Nature (Creation) is the materialized Will-Force of God. The Will-Force of God is a reflection of God Himself—the objectified phases of the semblance of manifoldness of the Absolute One. God is the husband, and the Energy of His Will, Nature, is His wife. God is the Lover and Nature is His loving Lady-love. By His All-pervading Essence, the only Support and Sustenance of Nature, He clasps His Lady-love to His bosom and dances with her to the intricate steps of the music of her Laws. This is His Rash Dance in the aggregate, the Rash Dance that is being performed every moment within Nature though hidden from our outlooking physical vision. What is true of the great Universe is true also of its miniature, man. Within our heart of hearts is the forest of Brindāban in which the microscopic blue river of love, Jumnā, flows, lapping with thrills of joy the bank of the bowery lawn where Krishna—our Soul—with His Gopis—our ensouled mental aspirations—is performing His ever-favorite, never-ending Rash Dance. And we are unconscious of it all, because our mind's outer ken is employed outside of us with outer objects. If we can withdraw the mind's vision from outwards and direct it into the depth of our heart then will belief come in the Rash Dance of Krishna with its practical realization. We are then of Braja and each of us, of the enlightened inner eye, a dancing Gopi—male or female whatever we may be externally it matters not. We are all Gopis, human male or human female, we are all spiritually feminine, for Krishna alone is the One Male and we all, particles of. Nature, are all female. We are all the lady-loves, the brides and wives of our One Husband, Lover and Beloved—Krishna. In the working out of the ever-beneficial laws of Inner Nature—the laws that throb for the weal of mankind—this innermost performance of Nature's constant Rash Dance with her Lord is reflected for a time upon her outer surface to fill outer Nature and mankind with the ecstasy of its supremest spirituality, the blessings of Absolute Love.

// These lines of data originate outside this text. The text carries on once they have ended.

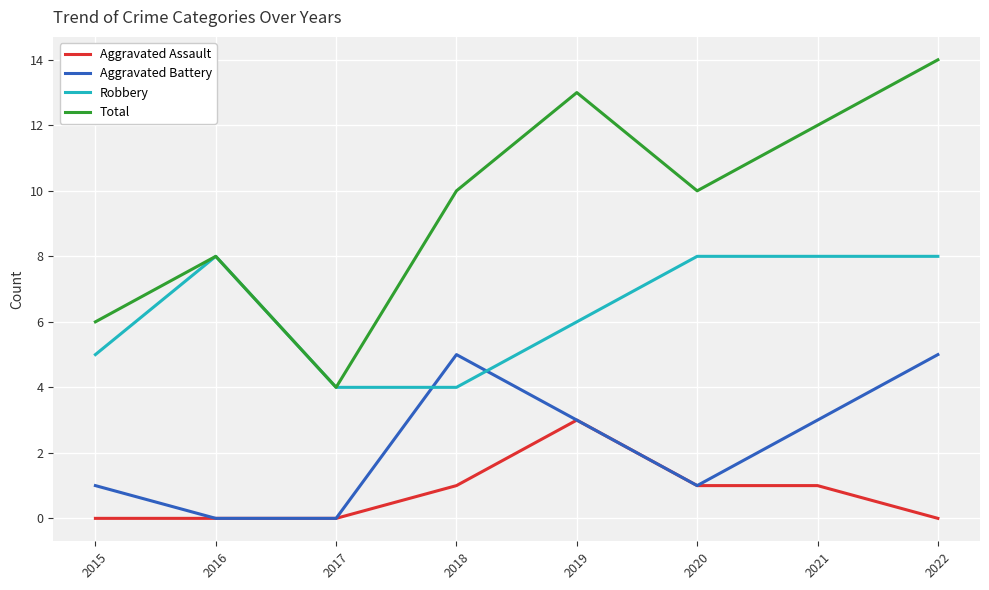

True or false: Aggravated Assault and Total cross at least once.

False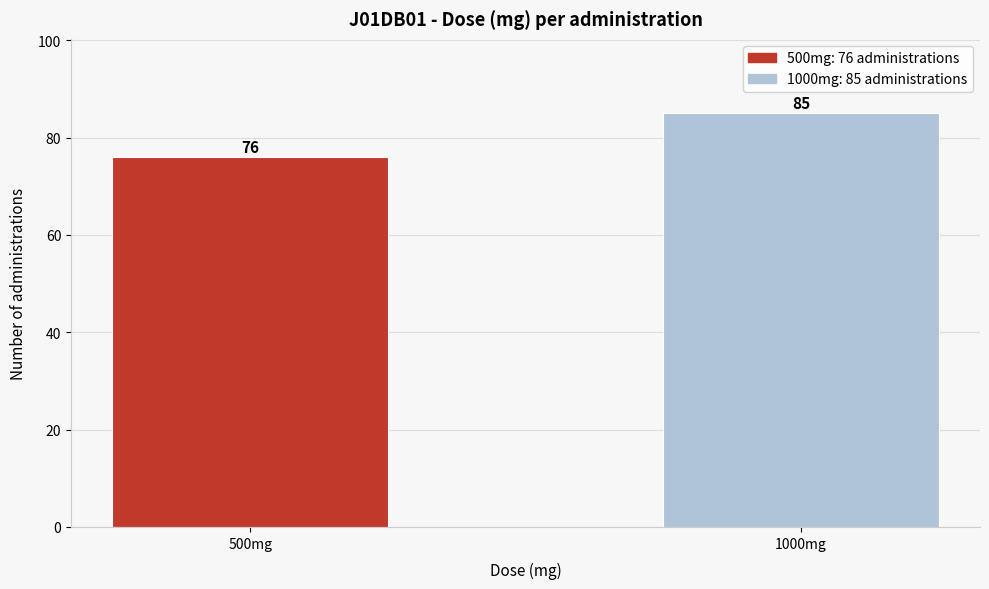

Reading right to left, list all the values displayed in this chart.

85	76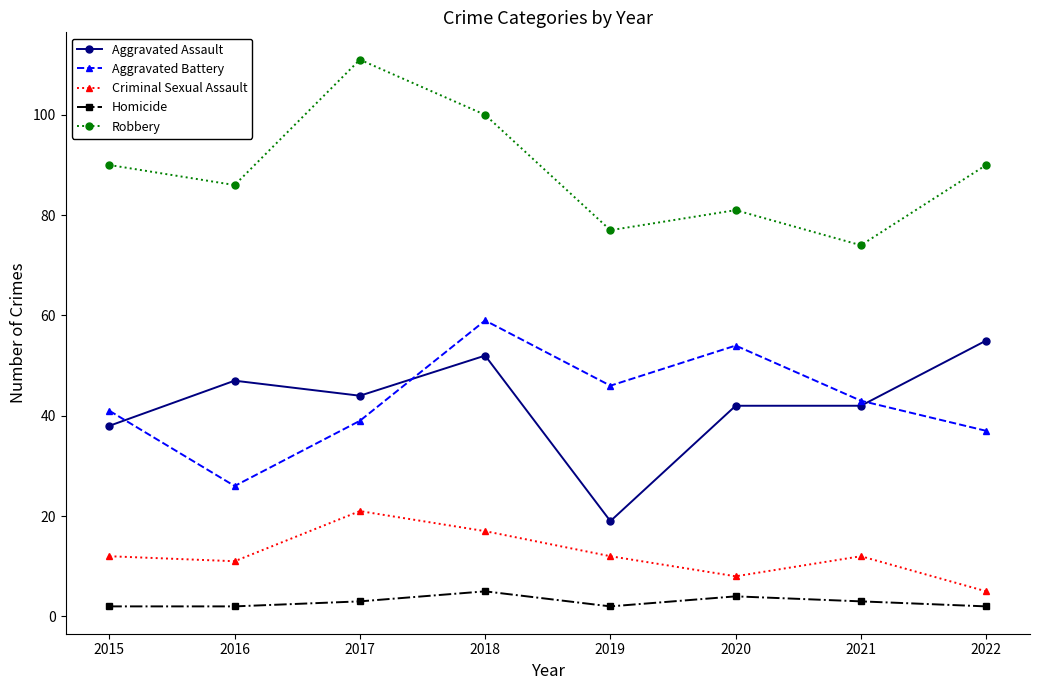

What are all the series names shown in the legend?

Aggravated Assault, Aggravated Battery, Criminal Sexual Assault, Homicide, Robbery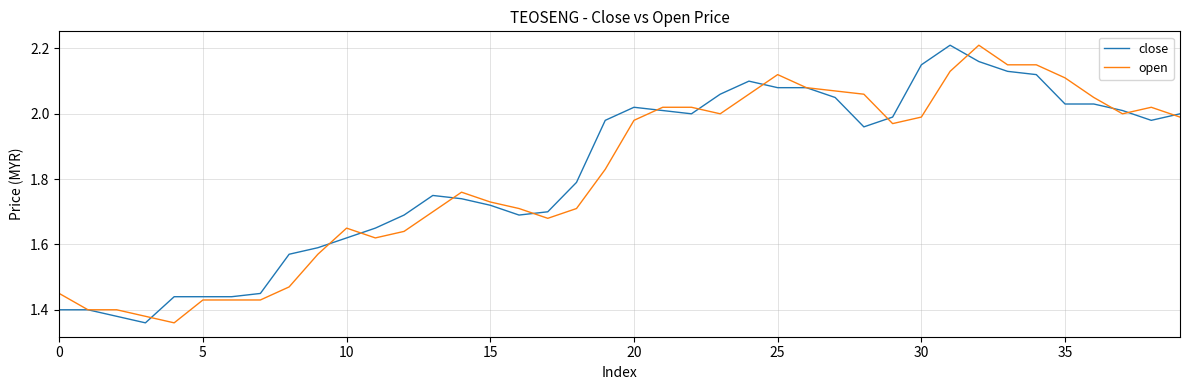

How many interior local valleys does the close series have?

5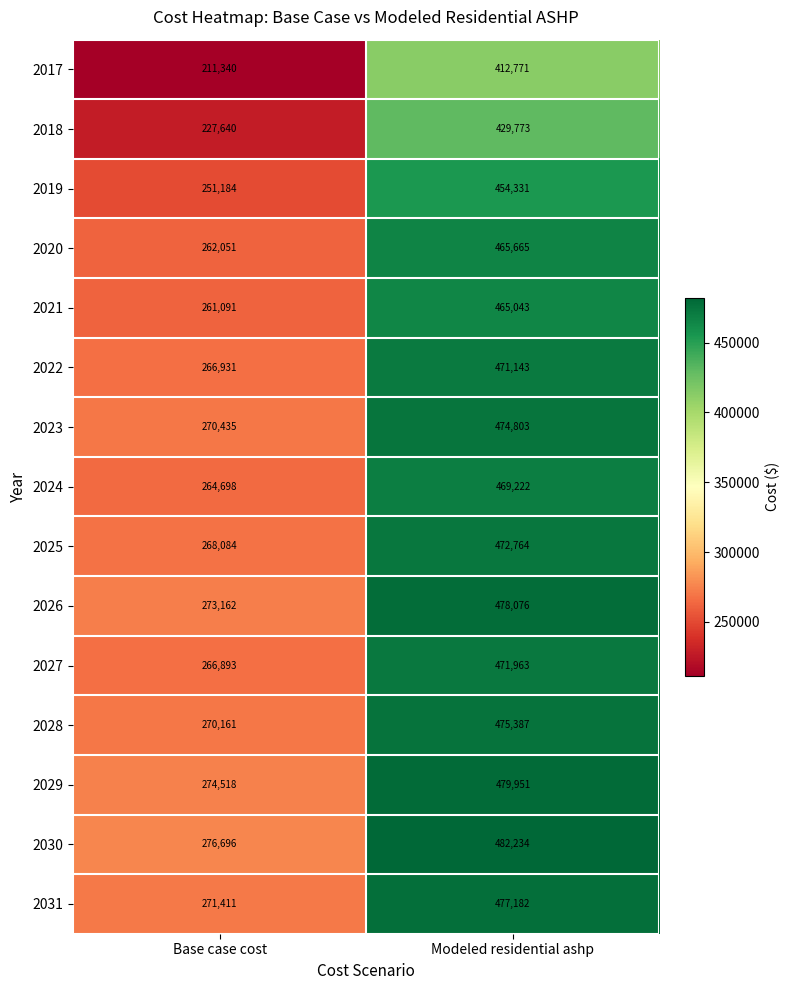

At how many categories does at least one series exceed 464250?

1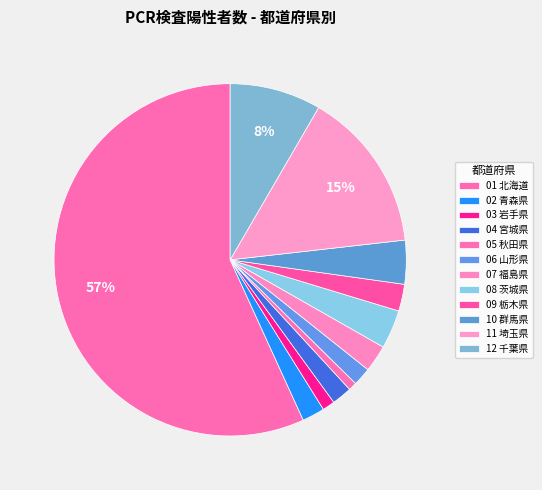

Count the number of slices in the pie.

12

The twelve chief boy-companions of Krishna in Brindāban came with Him from Glory where they are His constant companions, while the other cow-boys were the incarnations of the gods and highly spiritual saints. The Kadamba-tree, under which Krishna usually played His flute, is a representation in physical form of the Tree of Life and the flute's dear strains the music of the soul. As Krishna and His Companions are constant, so are His Leelās (acts) constant. They can be seen now by any devotee possessed of the requisite vision.

With these words I humbly introduce the reader to the Nectar-Career of Krishna on earth embodied in the following pages. Let every reader read it with an open mind and the Nectar is sure to flow into his soul through that mind.